Rolling aggregations

signal.moving_average(window, freq=None, min_periods=1)

Calculate the moving average of a signal. This is typically done with noisy data in order to get a cleaner signal. For instance, looking at daily credit card transaction data doesn’t make much sense because of the noise level, but smoothing over say 90 days gives a more informative signal.

Parameters:
  • signal – The signal to calculate.

  • window – The number of calendar days to calculate moving average over (if ‘freq’ is not set), or the number of data points to calculate the moving average if ‘freq’ is set.

  • freq – Use None to interpret the window as the number of days. Specify a Pandas frequency to use a different unit. For example, if the frequency if M, the window is interpreted as the number of months. If this argument is set, it must be the same as the frequency of the signal.

  • min_periods – The minimum number of data points to require in order to calculate a value. Defaults to 1, which means that a “moving average” is calculated from the very first data point in the time series, even though it’s just an “average” of one data point (and then the next one is an average of 2 and so forth). To avoid noisy data in the beginning of the time series, increase this setting.

Examples:

Retrieve the 90-day moving average of close price data, with a minimum of 70 data points required to average over:

close_price.moving_average(90, min_periods=70)
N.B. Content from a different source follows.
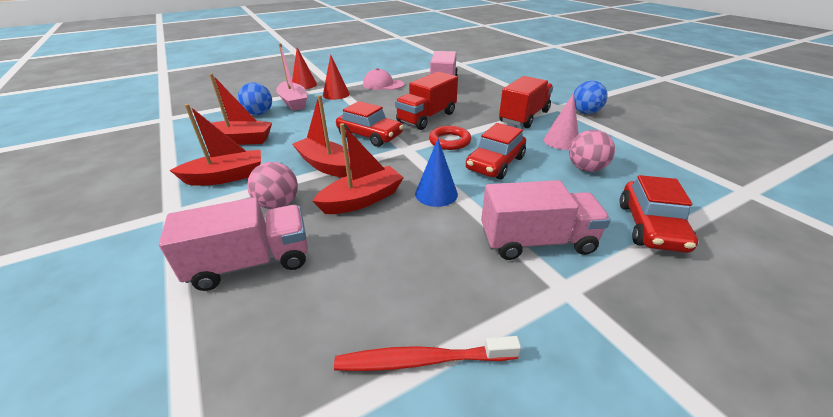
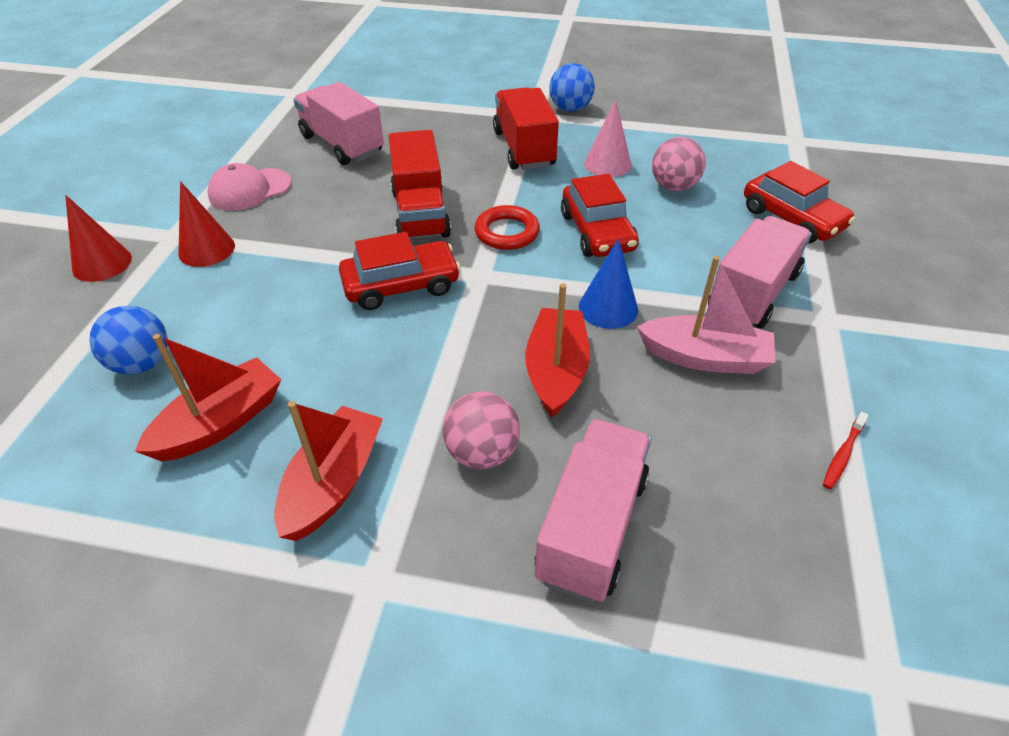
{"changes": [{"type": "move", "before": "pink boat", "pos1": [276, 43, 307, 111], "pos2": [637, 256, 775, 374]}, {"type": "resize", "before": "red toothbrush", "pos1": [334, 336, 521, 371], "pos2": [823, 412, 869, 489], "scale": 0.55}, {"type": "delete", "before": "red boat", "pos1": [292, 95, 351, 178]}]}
Retrieve the 3 month moving average of US housing price index, with a minimum of 3 data points to average over:

US_PurchaseOnlyHousePriceIndex_SA_Monthly.moving_average(3, 'MS', 3)
signal.smooth(window: int = 7)

Smoothens the signal to remove noise and more easily discern the underlying trends.

The signal is smoothened with three processing steps:

  1. fill missing values with zeros

  2. calculate the moving average with the given window length

  3. shift the time series to center the moving average in the middle of the window it’s calculated over

Parameters:

window – The number of calendar days to calculate moving average over. The moving average will be shifted backwards by floor((window-1)/2) days. Defaults to 7, which is suitable for averaging out weekly seasonality in the signal.

Example:

To smoothen a daily card spend signal with a 21 day window size:

daily_spend_signal.smooth(21)
signal.rolling_aggregation(window, operation, freq=None, min_periods=1)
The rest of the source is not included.